Dr. Arnold’s work focuses on behavioral health as it intersects with suicide risk, HIV, and substance use disorders. In February, she started her new role as professor and director of research in the College of Medicine Department of Psychiatry, where she leads the department’s research and provides clinical care.

Dr. Arnold’s first major project at UK is a project that she began as vice chair of research in the department of family and community medicine at the University of Texas Southwestern Medical Center in Dallas. She is the principal investigator of a $5.4 million study supported by the Patient-Centered Outcomes Research Institute (PCORI). It’s the country’s first study of brief suicide prevention interventions for LGBTQ+ young adults. It will last through 2027 and compare the effectiveness of two adapted evidence-based interventions that were originally used with younger youth.

“Our hope is to help support LGBTQ+ youth being treated in primary care clinics by identifying individuals at increased risk for suicide and connecting them with mental health services,” she said.

In addition, Dr. Arnold’s substantial body of research includes recently leading one of three studies as part of a $20 million grant from the Adolescent Trials Network to UCLA that was funded by the National Institute of Child Health and Human Development. Through this project, she worked with researchers at UCLA to implement and study a comprehensive, community-based strategy to improve HIV prevention and treatment for youth with HIV or at high risk of infection.

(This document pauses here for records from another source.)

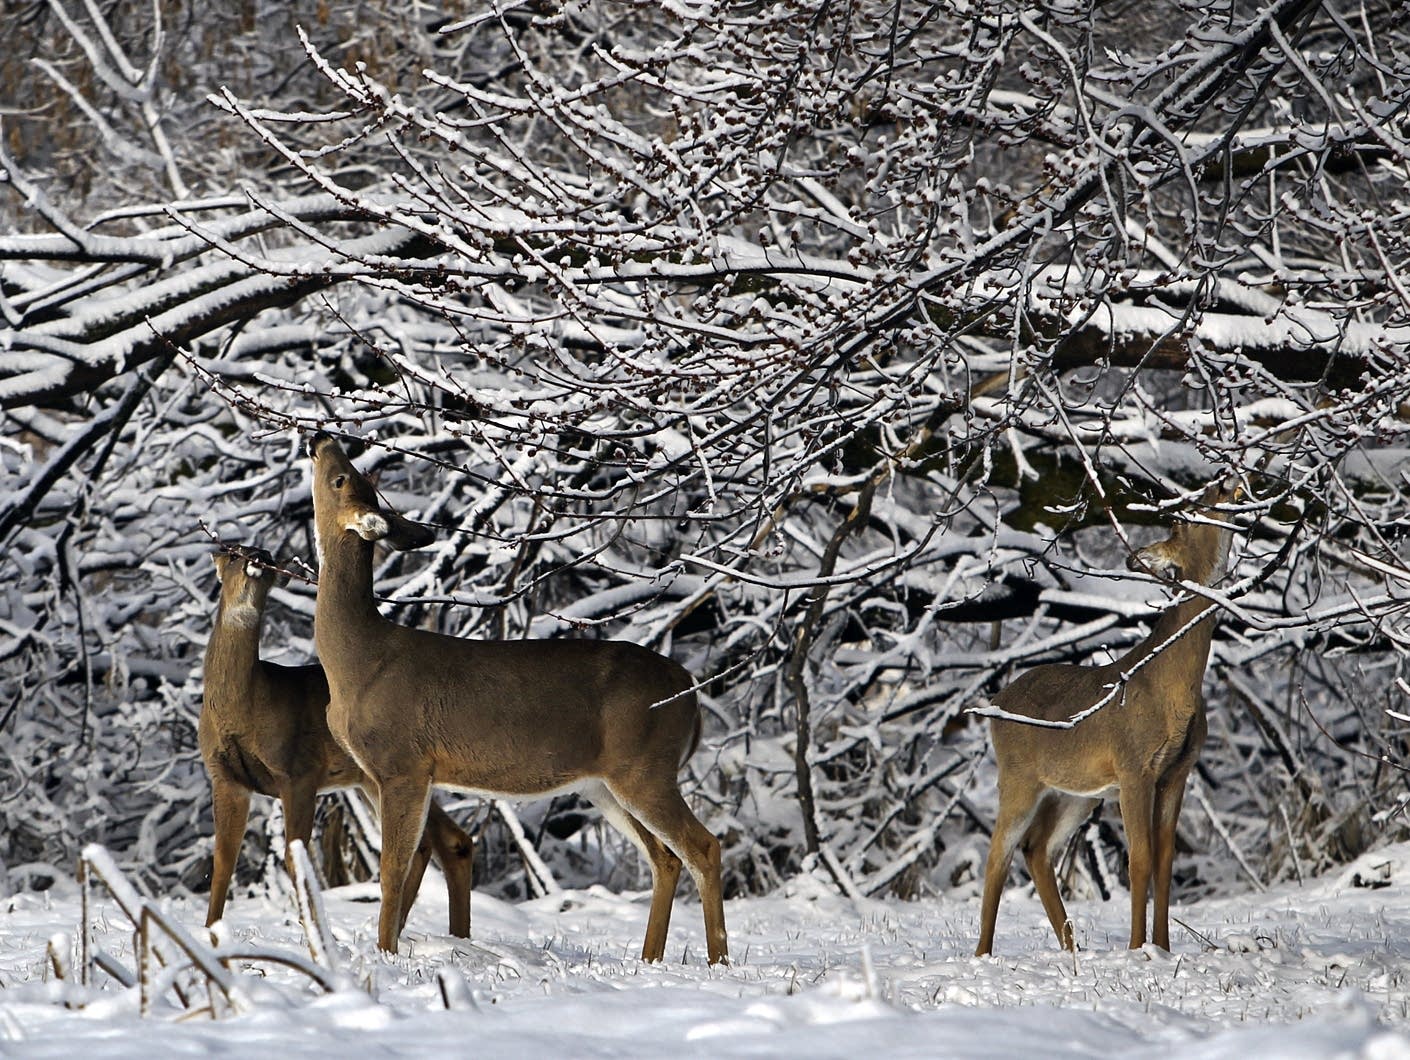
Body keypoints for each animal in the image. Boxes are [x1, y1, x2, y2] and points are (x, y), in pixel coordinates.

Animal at [198, 546, 473, 935]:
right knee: (442, 842)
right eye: (234, 554)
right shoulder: (224, 776)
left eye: (268, 557)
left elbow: (295, 857)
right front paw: (210, 932)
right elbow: (223, 859)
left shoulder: (298, 769)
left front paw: (313, 932)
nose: (260, 556)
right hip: (375, 779)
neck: (245, 707)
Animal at [305, 434, 727, 964]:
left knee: (703, 847)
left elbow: (391, 871)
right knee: (664, 857)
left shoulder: (402, 764)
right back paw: (649, 959)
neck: (358, 660)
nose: (321, 439)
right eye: (356, 475)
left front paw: (386, 954)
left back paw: (717, 961)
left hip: (647, 766)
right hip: (605, 783)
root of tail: (690, 693)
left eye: (341, 477)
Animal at [975, 484, 1240, 958]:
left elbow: (1165, 860)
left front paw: (1163, 949)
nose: (1222, 483)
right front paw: (1138, 949)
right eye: (1182, 520)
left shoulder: (1177, 771)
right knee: (997, 854)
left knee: (1037, 849)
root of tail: (995, 701)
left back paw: (1070, 947)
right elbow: (1140, 858)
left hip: (1076, 793)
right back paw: (983, 954)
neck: (1173, 686)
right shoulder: (1134, 765)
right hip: (1019, 775)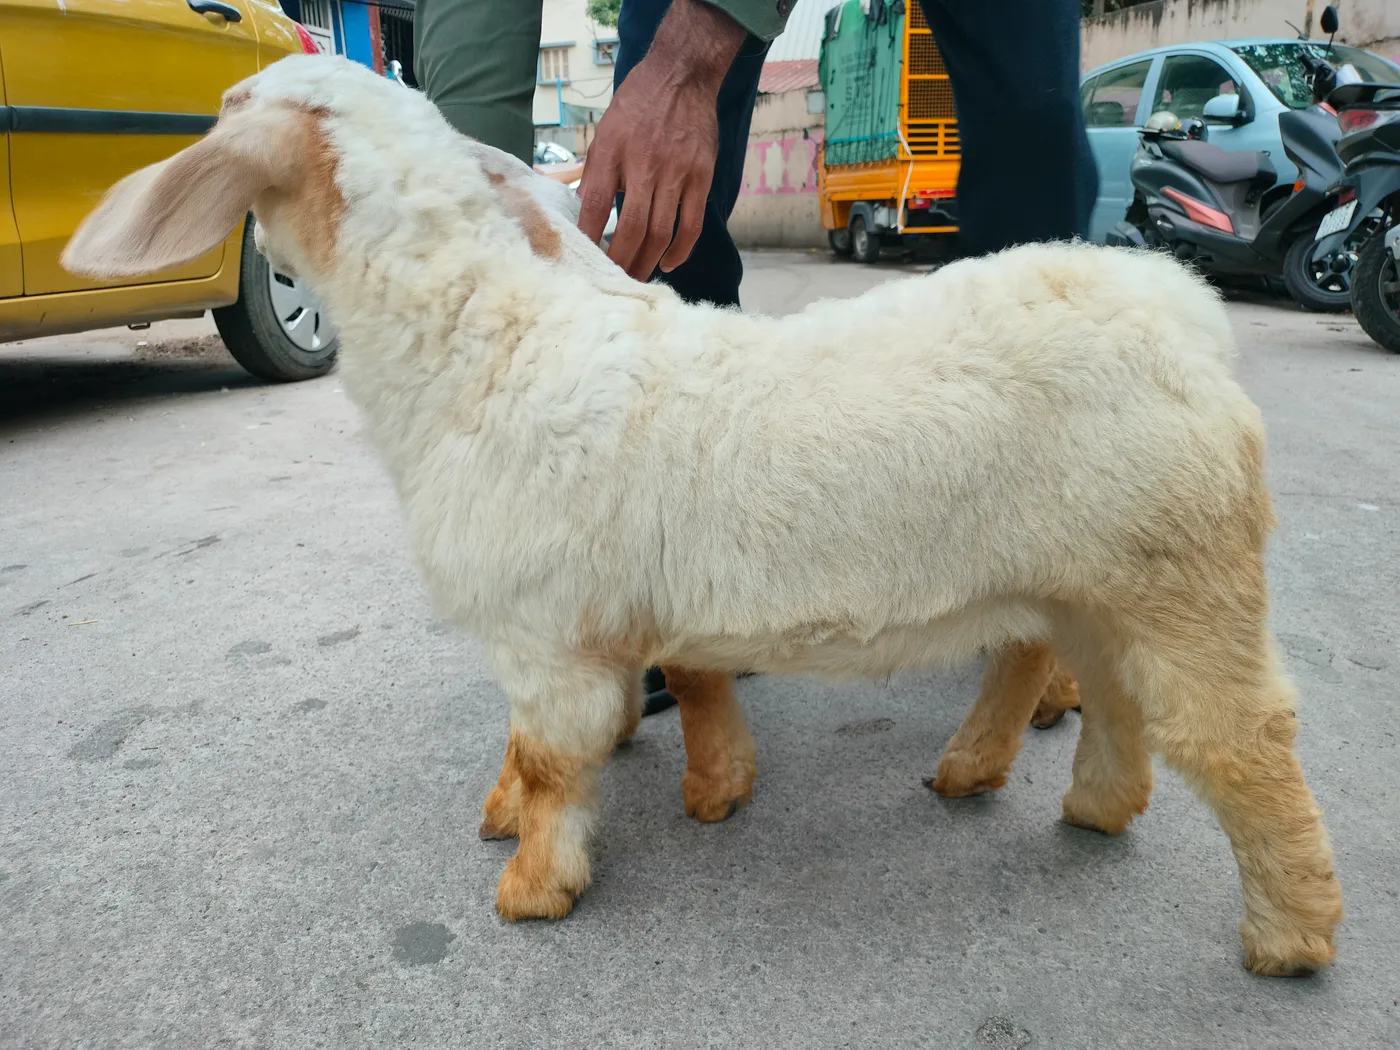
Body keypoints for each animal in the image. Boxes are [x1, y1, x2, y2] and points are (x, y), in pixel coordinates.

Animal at [62, 56, 1342, 977]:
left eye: (231, 108)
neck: (487, 342)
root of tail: (1180, 312)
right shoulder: (607, 615)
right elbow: (656, 699)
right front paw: (681, 792)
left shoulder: (544, 632)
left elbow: (553, 757)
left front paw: (533, 887)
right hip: (1095, 576)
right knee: (1117, 699)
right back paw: (1073, 800)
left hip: (1180, 572)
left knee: (1238, 737)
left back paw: (1288, 937)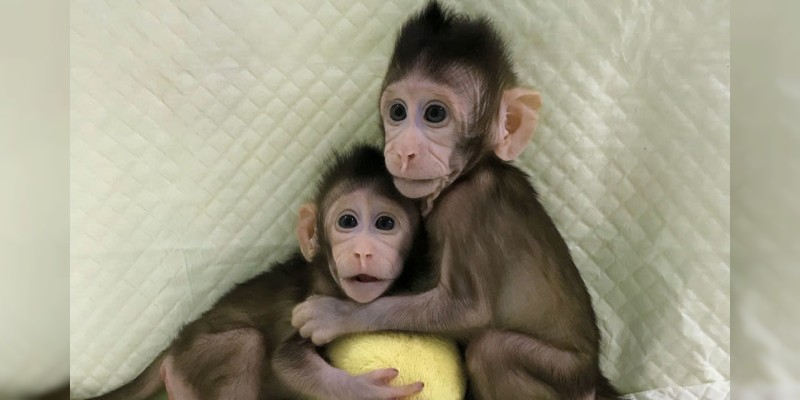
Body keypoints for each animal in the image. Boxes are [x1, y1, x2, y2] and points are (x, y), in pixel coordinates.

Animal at [89, 144, 428, 400]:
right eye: (347, 222)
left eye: (385, 224)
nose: (362, 251)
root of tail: (175, 345)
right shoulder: (309, 302)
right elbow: (287, 360)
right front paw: (366, 390)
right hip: (196, 357)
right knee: (246, 344)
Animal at [292, 2, 622, 399]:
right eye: (398, 111)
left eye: (435, 114)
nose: (402, 151)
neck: (469, 173)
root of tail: (594, 378)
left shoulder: (465, 207)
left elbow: (468, 310)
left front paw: (336, 314)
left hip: (564, 375)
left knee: (492, 349)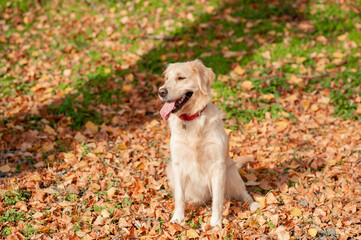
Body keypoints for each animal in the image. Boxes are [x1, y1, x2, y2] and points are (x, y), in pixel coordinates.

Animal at [158, 58, 258, 227]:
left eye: (180, 78)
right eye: (166, 79)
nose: (161, 91)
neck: (191, 120)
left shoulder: (217, 166)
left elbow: (217, 199)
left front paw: (216, 223)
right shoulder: (178, 164)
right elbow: (179, 197)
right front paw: (177, 218)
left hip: (231, 175)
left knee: (244, 193)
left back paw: (254, 205)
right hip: (170, 169)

She has also served for two years as a project co-lead for evaluation for TransFORWARD, a PCORI-funded project through Texas Health Institute in Austin to build a statewide collaborative and address the long-term effects of COVID-19 on transgender and gender-diverse individuals in Texas.

“Clinical research is incredibly important in advancing psychiatric care,” said Seth Himelhoch, MD, MPH, chair of psychiatry. “With her wealth of experience and attentiveness to important health care issues, Dr. Arnold will be an asset for our department as we aim to expand our clinical research enterprise.”

Dr. Arnold has spent most of her career in psychiatry and academic health care and has been an advocate for effective treatments for those experiencing mental health disorders. After five years in primary care, she was eager to return to psychiatry, adding, “my passion is behavioral health and doing research that improves the treatments that we provide to help people.” In recognition of her advocacy around mental health, Dr. Arnold was awarded the Steve Jordan Award by the North Carolina Chapter of the National Alliance on Mental Illness in 2014.

Her goal is to increase clinical research in the UK College of Medicine Department of Psychiatry, a mission she hopes to achieve by building institutional and community partnerships and forging cross-departmental collaborations.